Required work
When the line containing "If you'd like" appears in the data below, begin copying there and stop only after the line containing "### Instance language".

Input data
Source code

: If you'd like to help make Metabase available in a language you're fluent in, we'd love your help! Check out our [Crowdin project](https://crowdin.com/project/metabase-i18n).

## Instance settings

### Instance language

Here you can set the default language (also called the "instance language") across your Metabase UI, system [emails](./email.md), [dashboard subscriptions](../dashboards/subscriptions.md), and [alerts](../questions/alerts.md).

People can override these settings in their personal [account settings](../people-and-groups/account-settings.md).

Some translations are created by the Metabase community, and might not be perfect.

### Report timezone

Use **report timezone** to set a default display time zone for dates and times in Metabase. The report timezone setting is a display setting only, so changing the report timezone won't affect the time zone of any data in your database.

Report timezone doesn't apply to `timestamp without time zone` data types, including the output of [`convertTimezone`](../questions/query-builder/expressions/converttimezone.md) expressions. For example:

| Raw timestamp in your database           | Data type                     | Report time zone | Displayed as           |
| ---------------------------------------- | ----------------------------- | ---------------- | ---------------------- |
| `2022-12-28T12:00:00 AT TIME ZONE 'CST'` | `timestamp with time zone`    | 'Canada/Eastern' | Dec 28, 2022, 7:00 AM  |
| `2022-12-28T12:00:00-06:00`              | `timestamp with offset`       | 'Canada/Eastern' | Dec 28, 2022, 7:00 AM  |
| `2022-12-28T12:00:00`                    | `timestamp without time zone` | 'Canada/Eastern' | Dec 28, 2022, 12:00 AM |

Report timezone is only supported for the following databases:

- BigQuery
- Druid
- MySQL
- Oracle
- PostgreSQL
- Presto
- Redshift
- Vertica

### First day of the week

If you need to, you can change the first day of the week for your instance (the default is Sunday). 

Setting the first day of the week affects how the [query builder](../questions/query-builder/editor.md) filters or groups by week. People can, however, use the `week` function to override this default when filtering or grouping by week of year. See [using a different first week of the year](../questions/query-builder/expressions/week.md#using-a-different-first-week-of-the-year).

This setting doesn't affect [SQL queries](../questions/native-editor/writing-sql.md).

Response to the exercise
: If you'd like to help make Metabase available in a language you're fluent in, we'd love your help! Check out our [Crowdin project](https://crowdin.com/project/metabase-i18n).

## Instance settings

### Instance language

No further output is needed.